Looking forward, an objective of the Health Plan 2020 (HP2020) in Korea is to lower the exposure to SHS for those individuals who do not smoke tobacco by assigning designated non-smoking areas in public places in Korea such as squares and city parks [7]. This supports the National Health Promotion Act (2017) which prohibits smoking in all middle and high school facilities, and smoking bans in college classrooms [8].
Previous studies on the exposure to SHS have generally focused on the subjective reports of study participants regarding their exposure to SHS [9]. Most studies lack the quantitative measurement of biomarkers of exposure to SHS such as cotinine, and nicotine-derived nitrosamine ketone in urine. The measurement of cotinine in hair and urine is accurate, and non-invasive, and is an effective indicator of exposure to SHS [1].
In the current issue of Osong Public Health and Research Perspectives, a study by Park et al. measured the exposure to SHS amongst non-smoking, nursing college students, by measuring urinary cotinine, and analyzed the demographics, health, and smoking-related factors that may influence exposure to SHS [10]. This cross-sectional study examined nursing college students (N = 196) who had not smoked tobacco in the previous year. To measure the exposure to SHS in students, the authors examined urinary cotinine levels, and social factors that may be influential, such as asking a smoker to put out their cigarette. The study observed that 32 students (16.3%) had urinary cotinine levels suggestive of exposure to SHS. There were 80 students (40.8%) affected by risk factors that increased exposure to SHS. In addition, students who were exposed to SHS were 4.45 times more likely to have increased urinary cotinine levels. It was reported that students who asked smokers to extinguish their cigarette, were 0.34 times less likely to test positive for urinary cotinine.

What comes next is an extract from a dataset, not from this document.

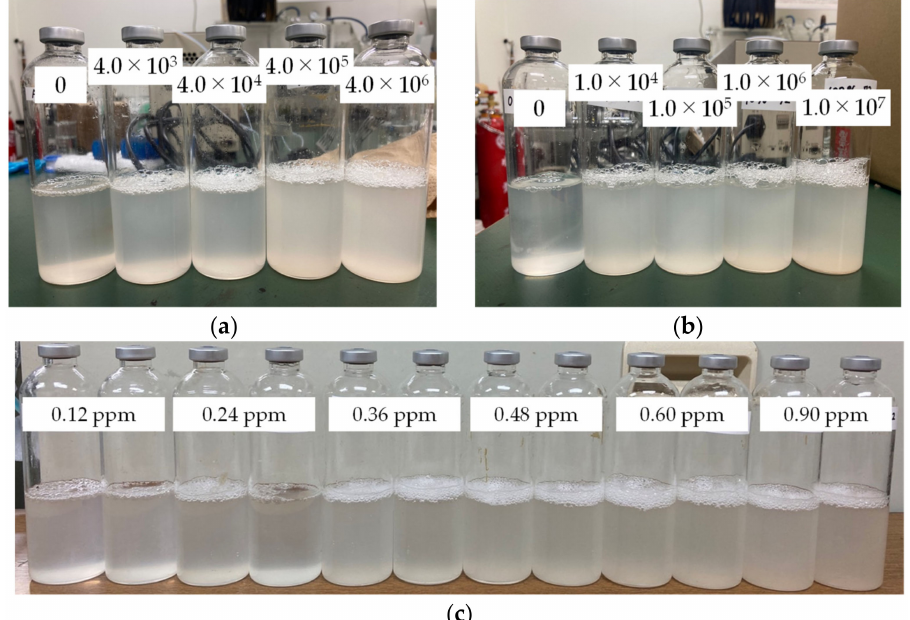
Figure 3. The culture solutions in which P. aeruginosa was cultivated in media for 72 h with different numbers of nanobubbles and concentrations of ferrous sulfate: ( a ) the culture solutions containing different numbers of oxygen nanobubbles; ( b ) the culture solutions containing different numbers of carbon dioxide nanobubbles; ( c ) the culture solutions containing different concentrations of ferrous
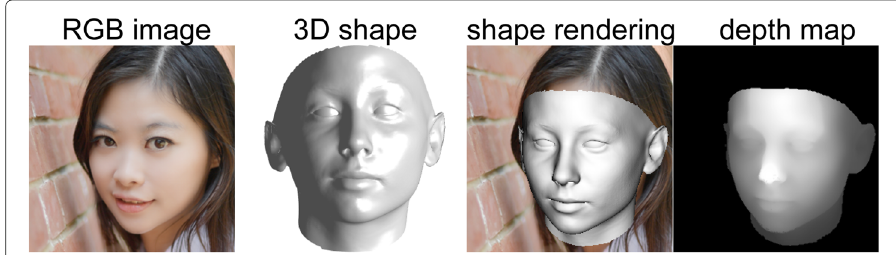
Fig. 6 Depth map by 3D reconstruction. An example of reconstructed depth map from a facial image by 3D reconstruction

The authors concluded that non-smoking, nursing college students, that displayed self-assertive behavior by requesting smokers to extinguish their cigarette, could avoid exposure to SHS. It was also suggested that systematic support for the enforcement, and expansion of no-smoking zones, should be a requirement in all college facilities.

Conflicts of Interest

The author declares no conflicts of interest.